Record set:

= = = =

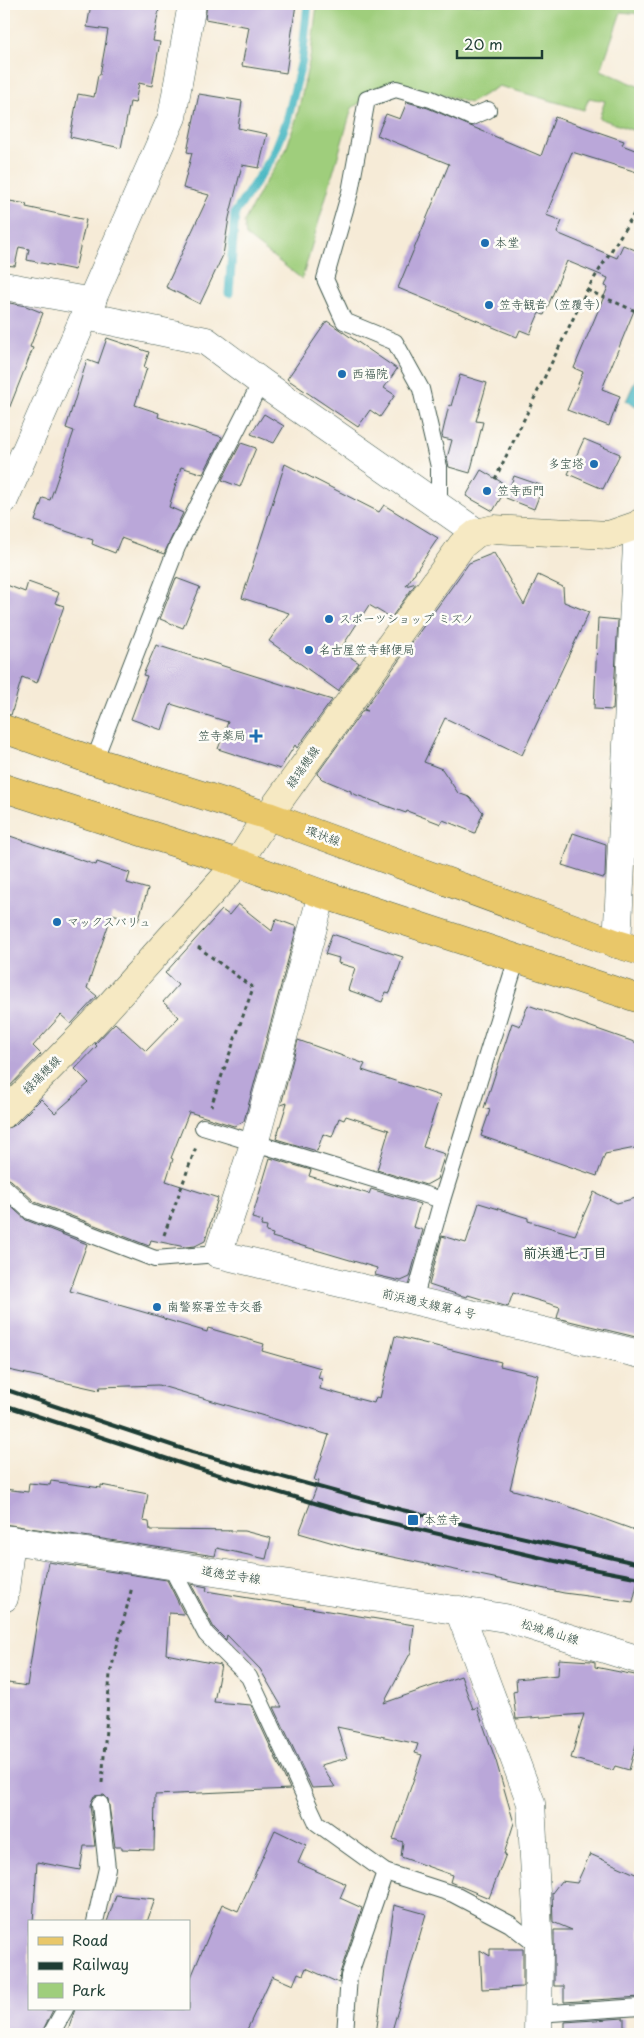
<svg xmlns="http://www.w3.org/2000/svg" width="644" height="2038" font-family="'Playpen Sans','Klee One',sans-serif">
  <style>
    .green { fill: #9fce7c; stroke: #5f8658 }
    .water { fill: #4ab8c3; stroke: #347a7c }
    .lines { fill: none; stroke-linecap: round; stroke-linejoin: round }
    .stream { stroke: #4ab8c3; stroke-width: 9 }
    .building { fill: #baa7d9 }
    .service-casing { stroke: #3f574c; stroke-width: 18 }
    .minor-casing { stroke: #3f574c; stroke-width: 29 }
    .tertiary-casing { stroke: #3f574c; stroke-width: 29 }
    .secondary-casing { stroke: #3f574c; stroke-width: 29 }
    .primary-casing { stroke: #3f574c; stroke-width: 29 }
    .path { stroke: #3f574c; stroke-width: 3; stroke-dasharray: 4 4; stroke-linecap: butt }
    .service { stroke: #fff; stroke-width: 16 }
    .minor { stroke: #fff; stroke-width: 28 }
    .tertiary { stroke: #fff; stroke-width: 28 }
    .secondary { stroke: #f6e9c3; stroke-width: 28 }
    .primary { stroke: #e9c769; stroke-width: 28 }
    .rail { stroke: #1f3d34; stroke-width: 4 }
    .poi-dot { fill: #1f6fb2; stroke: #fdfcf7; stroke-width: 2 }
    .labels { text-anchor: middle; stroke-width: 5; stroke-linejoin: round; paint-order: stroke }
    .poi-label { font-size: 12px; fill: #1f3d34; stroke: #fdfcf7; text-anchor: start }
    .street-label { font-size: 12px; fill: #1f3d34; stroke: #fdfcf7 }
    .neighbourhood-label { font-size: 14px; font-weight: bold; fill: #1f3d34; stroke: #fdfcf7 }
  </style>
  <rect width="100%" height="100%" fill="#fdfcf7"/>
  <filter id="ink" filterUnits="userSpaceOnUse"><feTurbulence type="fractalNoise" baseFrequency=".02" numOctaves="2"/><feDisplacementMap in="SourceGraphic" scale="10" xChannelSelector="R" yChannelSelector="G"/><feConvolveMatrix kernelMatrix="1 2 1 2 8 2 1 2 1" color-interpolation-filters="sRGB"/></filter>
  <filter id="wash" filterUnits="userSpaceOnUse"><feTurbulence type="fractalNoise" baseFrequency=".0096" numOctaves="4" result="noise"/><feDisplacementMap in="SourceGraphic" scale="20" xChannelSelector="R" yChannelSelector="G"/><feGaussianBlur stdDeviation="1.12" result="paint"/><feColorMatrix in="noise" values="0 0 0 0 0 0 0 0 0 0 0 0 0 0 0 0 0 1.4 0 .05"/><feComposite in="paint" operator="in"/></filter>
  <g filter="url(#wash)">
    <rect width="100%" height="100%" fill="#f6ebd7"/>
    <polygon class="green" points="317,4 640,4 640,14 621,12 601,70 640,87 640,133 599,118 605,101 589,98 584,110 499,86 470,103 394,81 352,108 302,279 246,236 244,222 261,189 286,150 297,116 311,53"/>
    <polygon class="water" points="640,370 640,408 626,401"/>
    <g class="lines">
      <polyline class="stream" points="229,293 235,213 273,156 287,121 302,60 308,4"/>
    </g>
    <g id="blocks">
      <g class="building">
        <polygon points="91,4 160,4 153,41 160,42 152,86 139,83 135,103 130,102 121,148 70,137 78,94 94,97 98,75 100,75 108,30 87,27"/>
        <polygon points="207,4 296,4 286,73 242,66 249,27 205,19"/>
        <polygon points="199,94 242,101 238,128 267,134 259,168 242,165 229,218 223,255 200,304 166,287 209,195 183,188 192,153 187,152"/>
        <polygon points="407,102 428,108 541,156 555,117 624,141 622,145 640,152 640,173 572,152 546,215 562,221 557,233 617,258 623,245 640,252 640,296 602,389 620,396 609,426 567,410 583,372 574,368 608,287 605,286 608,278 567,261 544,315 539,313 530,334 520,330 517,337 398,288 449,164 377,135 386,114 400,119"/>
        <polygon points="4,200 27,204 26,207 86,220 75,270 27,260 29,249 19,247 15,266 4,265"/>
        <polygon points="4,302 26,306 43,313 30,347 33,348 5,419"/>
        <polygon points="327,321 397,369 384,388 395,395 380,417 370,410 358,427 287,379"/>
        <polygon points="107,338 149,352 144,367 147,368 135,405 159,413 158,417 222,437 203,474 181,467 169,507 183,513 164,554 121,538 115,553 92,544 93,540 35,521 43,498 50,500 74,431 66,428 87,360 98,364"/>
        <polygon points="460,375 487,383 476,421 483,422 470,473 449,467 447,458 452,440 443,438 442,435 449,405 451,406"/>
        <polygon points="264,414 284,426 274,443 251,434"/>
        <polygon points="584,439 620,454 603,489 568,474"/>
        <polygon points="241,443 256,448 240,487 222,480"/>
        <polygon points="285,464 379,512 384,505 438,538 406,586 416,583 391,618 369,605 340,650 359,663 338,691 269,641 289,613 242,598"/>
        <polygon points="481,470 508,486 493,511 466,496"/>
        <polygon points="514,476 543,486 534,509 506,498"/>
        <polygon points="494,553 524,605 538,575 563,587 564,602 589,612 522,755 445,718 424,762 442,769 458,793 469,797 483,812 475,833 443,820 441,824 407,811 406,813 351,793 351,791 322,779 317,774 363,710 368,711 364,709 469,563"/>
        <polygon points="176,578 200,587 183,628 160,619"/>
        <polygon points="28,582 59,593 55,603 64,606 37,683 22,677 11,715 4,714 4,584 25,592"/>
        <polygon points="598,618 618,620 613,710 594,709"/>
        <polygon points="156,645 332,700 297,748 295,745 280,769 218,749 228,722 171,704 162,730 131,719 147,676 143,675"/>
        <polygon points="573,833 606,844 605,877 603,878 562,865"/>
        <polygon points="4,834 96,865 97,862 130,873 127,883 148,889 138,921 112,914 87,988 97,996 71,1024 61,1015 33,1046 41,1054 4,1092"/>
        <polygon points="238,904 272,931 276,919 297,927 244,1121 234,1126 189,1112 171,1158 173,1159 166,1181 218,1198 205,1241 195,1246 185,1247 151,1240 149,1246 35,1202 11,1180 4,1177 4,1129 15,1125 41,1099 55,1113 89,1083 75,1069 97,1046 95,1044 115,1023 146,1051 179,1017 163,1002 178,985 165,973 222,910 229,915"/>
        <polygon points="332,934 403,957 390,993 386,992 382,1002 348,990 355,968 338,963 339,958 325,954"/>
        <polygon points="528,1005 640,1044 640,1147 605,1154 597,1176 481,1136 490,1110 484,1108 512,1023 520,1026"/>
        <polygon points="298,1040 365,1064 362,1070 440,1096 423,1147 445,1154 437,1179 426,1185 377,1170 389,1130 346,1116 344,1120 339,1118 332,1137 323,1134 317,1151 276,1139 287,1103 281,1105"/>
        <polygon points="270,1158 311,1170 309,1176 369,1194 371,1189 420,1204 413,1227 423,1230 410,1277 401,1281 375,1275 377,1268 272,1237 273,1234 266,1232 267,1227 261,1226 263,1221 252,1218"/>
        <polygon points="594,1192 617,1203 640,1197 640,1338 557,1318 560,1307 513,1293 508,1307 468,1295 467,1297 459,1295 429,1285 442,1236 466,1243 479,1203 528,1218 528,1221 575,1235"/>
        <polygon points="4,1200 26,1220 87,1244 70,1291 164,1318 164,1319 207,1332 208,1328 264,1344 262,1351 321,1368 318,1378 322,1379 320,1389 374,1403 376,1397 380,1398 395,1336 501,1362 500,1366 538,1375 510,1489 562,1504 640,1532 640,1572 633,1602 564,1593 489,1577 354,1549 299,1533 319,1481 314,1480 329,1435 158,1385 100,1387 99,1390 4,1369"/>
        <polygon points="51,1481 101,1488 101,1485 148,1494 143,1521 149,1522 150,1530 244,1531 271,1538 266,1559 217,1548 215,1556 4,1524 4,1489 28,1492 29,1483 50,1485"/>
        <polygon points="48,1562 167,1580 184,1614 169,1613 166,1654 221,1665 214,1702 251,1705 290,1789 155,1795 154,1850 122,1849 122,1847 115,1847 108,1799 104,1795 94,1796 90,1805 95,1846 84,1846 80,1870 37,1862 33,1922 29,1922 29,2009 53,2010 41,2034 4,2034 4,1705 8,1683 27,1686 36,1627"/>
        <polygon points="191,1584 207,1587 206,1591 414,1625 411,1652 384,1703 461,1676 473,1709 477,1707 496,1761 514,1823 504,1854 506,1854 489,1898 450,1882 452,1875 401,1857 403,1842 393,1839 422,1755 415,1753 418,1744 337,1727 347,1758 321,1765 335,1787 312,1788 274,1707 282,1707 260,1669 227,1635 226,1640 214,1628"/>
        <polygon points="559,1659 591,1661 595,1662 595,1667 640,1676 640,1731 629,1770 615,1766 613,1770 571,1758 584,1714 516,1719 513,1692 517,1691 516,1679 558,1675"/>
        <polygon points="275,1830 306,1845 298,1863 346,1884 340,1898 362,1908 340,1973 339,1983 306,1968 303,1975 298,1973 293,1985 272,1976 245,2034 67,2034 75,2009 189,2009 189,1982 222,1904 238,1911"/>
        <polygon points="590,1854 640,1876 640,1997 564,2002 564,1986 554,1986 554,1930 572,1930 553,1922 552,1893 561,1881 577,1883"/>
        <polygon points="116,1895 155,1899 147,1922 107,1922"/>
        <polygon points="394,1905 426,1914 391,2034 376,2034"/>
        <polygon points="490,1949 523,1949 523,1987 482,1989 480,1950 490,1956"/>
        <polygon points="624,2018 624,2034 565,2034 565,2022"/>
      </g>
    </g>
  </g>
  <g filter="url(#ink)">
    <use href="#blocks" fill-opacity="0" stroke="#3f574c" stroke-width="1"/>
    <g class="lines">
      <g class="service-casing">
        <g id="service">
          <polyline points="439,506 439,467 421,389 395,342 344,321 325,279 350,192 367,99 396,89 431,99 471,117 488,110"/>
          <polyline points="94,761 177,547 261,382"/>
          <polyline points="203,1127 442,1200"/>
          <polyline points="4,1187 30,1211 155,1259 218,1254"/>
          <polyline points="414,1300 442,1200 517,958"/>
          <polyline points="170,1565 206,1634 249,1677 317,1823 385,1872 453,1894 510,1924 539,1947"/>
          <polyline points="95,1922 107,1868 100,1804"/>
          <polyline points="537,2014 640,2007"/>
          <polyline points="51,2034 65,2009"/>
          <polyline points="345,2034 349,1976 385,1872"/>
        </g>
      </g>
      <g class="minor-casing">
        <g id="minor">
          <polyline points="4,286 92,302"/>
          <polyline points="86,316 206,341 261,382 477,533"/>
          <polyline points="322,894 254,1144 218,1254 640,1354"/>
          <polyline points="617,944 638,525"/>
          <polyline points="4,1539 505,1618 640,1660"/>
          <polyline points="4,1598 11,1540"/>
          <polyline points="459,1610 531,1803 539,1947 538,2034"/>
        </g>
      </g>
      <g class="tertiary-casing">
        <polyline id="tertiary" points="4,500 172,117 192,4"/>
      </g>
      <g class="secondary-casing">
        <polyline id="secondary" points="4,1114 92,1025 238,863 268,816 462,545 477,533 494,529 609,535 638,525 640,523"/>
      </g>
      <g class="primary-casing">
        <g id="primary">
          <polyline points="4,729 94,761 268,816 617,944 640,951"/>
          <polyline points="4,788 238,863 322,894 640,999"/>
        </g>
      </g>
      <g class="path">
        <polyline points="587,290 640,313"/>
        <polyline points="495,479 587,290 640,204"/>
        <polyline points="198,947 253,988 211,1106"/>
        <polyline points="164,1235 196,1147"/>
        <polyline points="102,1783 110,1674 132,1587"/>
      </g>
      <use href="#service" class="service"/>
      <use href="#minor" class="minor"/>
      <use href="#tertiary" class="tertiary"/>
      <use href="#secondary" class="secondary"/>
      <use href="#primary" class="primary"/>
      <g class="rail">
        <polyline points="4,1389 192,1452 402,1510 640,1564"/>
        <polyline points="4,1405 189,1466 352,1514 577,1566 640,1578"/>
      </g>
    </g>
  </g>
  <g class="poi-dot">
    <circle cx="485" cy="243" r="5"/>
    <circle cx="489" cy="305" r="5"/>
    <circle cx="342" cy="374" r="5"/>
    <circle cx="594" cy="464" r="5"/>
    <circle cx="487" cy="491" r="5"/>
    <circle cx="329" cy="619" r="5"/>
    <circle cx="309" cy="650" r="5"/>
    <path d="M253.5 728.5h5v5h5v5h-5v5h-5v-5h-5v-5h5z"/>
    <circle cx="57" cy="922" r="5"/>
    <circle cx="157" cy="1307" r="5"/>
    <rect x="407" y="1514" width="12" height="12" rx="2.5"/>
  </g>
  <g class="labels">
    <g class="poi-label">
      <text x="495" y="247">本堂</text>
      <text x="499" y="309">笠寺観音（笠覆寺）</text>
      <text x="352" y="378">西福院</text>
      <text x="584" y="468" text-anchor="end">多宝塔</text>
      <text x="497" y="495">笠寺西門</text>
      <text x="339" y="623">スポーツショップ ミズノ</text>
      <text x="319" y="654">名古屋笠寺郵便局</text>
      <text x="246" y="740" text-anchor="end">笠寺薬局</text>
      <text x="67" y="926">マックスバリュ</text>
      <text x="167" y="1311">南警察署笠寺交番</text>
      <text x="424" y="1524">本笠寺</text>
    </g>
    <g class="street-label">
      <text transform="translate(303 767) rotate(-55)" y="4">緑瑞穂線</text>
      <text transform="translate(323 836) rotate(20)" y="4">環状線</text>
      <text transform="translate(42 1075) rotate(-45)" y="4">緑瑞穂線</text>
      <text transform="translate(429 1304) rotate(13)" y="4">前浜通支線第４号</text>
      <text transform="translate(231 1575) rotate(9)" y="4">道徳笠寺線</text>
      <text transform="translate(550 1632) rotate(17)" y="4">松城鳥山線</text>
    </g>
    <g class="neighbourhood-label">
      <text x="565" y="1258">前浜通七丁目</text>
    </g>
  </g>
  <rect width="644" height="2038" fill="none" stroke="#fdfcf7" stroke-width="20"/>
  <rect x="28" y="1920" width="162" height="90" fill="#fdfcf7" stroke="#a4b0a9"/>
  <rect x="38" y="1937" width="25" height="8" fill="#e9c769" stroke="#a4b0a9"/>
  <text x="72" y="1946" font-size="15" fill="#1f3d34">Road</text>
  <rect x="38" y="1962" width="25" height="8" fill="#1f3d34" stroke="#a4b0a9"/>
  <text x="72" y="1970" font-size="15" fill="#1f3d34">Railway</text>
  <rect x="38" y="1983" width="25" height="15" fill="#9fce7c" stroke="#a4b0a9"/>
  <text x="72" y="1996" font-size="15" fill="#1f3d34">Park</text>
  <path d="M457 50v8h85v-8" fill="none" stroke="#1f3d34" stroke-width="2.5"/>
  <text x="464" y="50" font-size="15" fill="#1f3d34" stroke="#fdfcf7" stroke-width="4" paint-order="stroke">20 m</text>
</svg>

= = = =

About this task: Check each line of the material above for the word "labels", then state how many lines hold it. Only the number.

Result for this task: 2